L’ebraico: una lingua utilizzata per moltissimi secoli solo per la liturgia, il rituale, e per lo studio dei testi sacri, come un fuoco che cova sotto le ceneri, all’improvviso negli anni 80 del diciannovesimo secolo, ha ricominciato ad ardere, fino a diventare una lingua parlata da milioni di persone, una lingua appartenente al quotidiano.
Un fenomeno unico che deve il suo successo essenzialmente alla ferrea volontà e alla dedizione di Eliezer Ben-Yehuda. Un personaggio davvero singolare nel contesto della vita del 1800 e primi del ‘900. Probabilmente molti conoscono il suo nome grazie a vie piuttosto centrali che sono dedicate a lui in diverse città in Israele. Eppure pochi sanno che se non fosse stato per la caparbietà e la genialità con cui si dedicò all’impresa della rinascita dell’ebraico, alcuni anni dopo la Lashon Ha-kodesh, quella che per tanti secoli era la lingua sacra, difficilmente sarebbe diventata la lingua ufficiale dello Stato ebraico, insieme all’arabo.
Nato come Eliezer Ytzhak Perlman nel gennaio 1858 a Luzhky, un villaggio della Litiuania, come molti bambini dell’epoca, iniziò a studiare l’ebraico come parte della propria educazione religiosa. Presto si distinse per gli ottimi risultati e fu avviato agli studi talmudici. Non era però interessato a tali studi e presto i suoi interessi si rivolsero ai grandi sconvolgimenti che intorno al 1848 avvenivano in Europa: con una attenzione particolare ai risvegli nazionali. Fu così che il giovane Eliezer iniziò a ragionare sul fatto che anche gli ebrei dovevano avere una loro patria, tornare alla loro terra e ricominciare a parlare la propria lingua: l’uso dell’ebraico nella visione di Ben-Yehuda, significava dare un contributo alla rinascita di un focolare ebraico. La lingua come simbolo di unità. Fu così che lasciò la Russia nel 1878 e andò a vivere a Parigi per qualche anno, dove con alcuni amici si esercitò nell’uso dell’ebraico. E per vedere realizzato il suo sogno nel 1881 giunse in Israele dall’Europa.
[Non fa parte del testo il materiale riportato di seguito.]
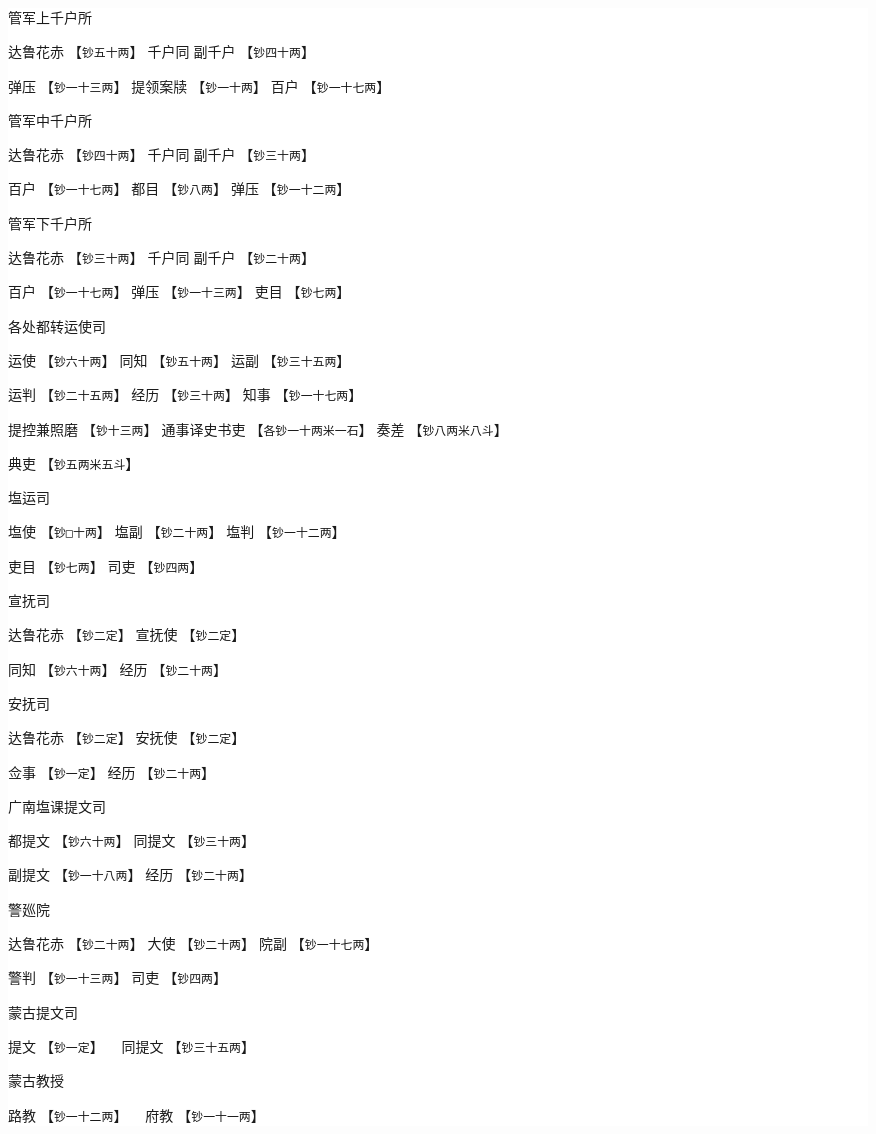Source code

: 管军上千户所  

达鲁花赤 【`钞五十两`】 千户同 副千户 【`钞四十两`】  

弹压 【`钞一十三两`】 提领案牍 【`钞一十两`】 百户 【`钞一十七两`】  

管军中千户所  

达鲁花赤 【`钞四十两`】 千户同 副千户 【`钞三十两`】  

百户 【`钞一十七两`】 都目 【`钞八两`】 弹压 【`钞一十二两`】  

管军下千户所  

达鲁花赤 【`钞三十两`】 千户同 副千户 【`钞二十两`】  

百户 【`钞一十七两`】 弹压 【`钞一十三两`】 吏目 【`钞七两`】  

各处都转运使司  

运使 【`钞六十两`】 同知 【`钞五十两`】 运副 【`钞三十五两`】  

运判 【`钞二十五两`】 经历 【`钞三十两`】 知事 【`钞一十七两`】  

提控兼照磨 【`钞十三两`】 通事译史书吏 【`各钞一十两米一石`】 奏差 【`钞八两米八斗`】  

典吏 【`钞五两米五斗`】  

塩运司  

塩使 【`钞□十两`】 塩副 【`钞二十两`】 塩判 【`钞一十二两`】  

吏目 【`钞七两`】 司吏 【`钞四两`】  

宣抚司  

达鲁花赤 【`钞二定`】 宣抚使 【`钞二定`】  

同知 【`钞六十两`】 经历 【`钞二十两`】  

安抚司  

达鲁花赤 【`钞二定`】 安抚使 【`钞二定`】  

佥事 【`钞一定`】 经历 【`钞二十两`】  

广南塩课提文司  

都提文 【`钞六十两`】 同提文 【`钞三十两`】  

副提文 【`钞一十八两`】 经历 【`钞二十两`】  

警廵院  

达鲁花赤 【`钞二十两`】 大使 【`钞二十两`】 院副 【`钞一十七两`】  

警判 【`钞一十三两`】 司吏 【`钞四两`】  

蒙古提文司  

提文 【`钞一定`】 　同提文 【`钞三十五两`】  

蒙古教授  

路教 【`钞一十二两`】 　府教 【`钞一十一两`】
Andò ad abitare a Gerusalemme e lì formò la sua famiglia: la prima famiglia in epoca moderna che parlava ebraico nella vita quotidiana.
Il figlio Ben-Zion in un suo scritto racconta che in casa Ben-Yehuda una sera scoppiò un violento diverbio: Eliezer tornando a casa aveva sentito sua moglie cantare per il loro bambino una ninna nanna nientemeno che in russo. In casa Ben Yehuda le regole dovevano essere chiare per tutti i componenti la famiglia: si doveva parlare, scrivere, leggere e cantare solo in ebraico. Naturalmente queste regole dovettero sconvolgere non poco la vita sociale della famiglia, ma i risultati che in tempi lunghi vennero ottenuti senz’altro furono di soddisfazione.
Fu sua l’idea di fondare l’Accademia della Lingua ebraica, una sorta di Accademia della Crusca dell’ebraico. Una istituzione che ancora oggi trova i termini per definire concetti moderni, come elettricità, giornale o “navigare in rete”. Termini che nell’ebraico biblico, la base dalla quale è risorto l’ebraico moderno, non potevano esistere.
Grazie al suo sogno, alla sua visione, oggi l’ebraico oltre ad essere parlato in Israele, è divenuto la lingua franca di molti ebrei nel mondo e viene insegnato in tutte le scuole ebraiche della diaspora.
Grazie, dunque, Eliezer Ben-Yehuda; magari da ora in poi passare per Rehov Ben Yehuda a Gerusalemme o a Tel Aviv avrà un altro sapore.